The Building Data Genome Project 2:
Energy meter data from the ASHRAE Great Energy Predictor III competition
NATURE, Scientific Data 7, article number: 368 (2020), October 2020
Authors: Clayton Miller a ; Anjukan Kathirgamanathan b ; Bianca Picchetti c et al.
a Building and Urban Data Science (BUDS) Lab, School of Design and Environment (SDE), National University of Singapore (NUS), 4 Architecture Drive, Singapore 117566, Singapore
b UCD Energy Institute, O’Brien Science Building, University College Dublin, Belfield, Dublin, D04 V1W8, Ireland
c Gerencia del Ciclo de Combustible Nuclear, Comisión Nacional de Energía Atómica, Avenida General Paz 1499, Buenos Aires, 1650, Argentina
OPEN ACCESS
Abstract:
This paper describes an open data set of 3,053 energy meters from 1,636 non-residential buildings with a range of two full years (2016 and 2017) at an hourly frequency (17,544 measurements per meter resulting in approximately 53.6 million measurements). These meters were collected from 19 sites across North America and Europe, with one or more meters per building measuring whole building electrical, heating and cooling water, steam, and solar energy as well as water and irrigation meters.
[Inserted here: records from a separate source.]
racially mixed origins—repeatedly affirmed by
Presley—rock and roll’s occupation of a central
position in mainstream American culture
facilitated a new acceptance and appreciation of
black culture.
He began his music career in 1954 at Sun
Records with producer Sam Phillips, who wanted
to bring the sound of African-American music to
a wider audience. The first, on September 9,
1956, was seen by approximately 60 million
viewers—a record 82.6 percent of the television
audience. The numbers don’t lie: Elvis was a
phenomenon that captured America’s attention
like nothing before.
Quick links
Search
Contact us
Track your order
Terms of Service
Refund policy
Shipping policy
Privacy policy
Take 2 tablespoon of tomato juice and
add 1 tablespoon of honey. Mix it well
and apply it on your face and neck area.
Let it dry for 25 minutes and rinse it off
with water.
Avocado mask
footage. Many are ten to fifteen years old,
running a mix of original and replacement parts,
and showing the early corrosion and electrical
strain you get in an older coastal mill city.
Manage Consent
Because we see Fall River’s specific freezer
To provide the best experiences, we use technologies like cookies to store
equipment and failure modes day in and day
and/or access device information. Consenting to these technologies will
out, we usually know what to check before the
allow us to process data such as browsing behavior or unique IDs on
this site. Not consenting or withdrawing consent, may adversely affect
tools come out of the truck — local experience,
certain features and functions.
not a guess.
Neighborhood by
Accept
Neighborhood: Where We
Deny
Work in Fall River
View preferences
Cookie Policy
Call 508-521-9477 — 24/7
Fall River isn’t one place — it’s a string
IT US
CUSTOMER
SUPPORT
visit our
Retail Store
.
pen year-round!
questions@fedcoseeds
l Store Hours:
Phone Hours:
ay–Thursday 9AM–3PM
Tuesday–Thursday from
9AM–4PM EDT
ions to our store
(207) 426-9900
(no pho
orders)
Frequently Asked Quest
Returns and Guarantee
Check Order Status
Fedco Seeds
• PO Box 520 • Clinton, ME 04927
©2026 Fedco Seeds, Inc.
Part of these data was used in the Great Energy Predictor III (GEPIII) competition hosted by the American Society of Heating, Refrigeration, and Air-Conditioning Engineers (ASHRAE) in October-December 2019. GEPIII was a machine learning competition for long-term prediction with an application to measurement and verification.
This paper describes the process of data collection, cleaning, and convergence of time-series meter data, the meta-data about the buildings, and complementary weather data. This data set can be used for further prediction benchmarking and prototyping as well as anomaly detection, energy analysis, and building type classification.
The Building Data Genome Project 2 (BDG2) is an open data set made up of 3,053 energy meters from 1,636 buildings. The time range of the times-series data is the two full years (2016 and 2017) and the frequency is hourly measurements of electricity, heating and cooling water, steam, and irrigation meters.
The data set can be used to benchmark various statistical learning algorithms and other data science techniques. It can also be used simply as a teaching or learning tool to practice dealing with measured performance data from large numbers of non-residential buildings.
The source code and data sets are available at GitHub and includes instructions and guide to use it.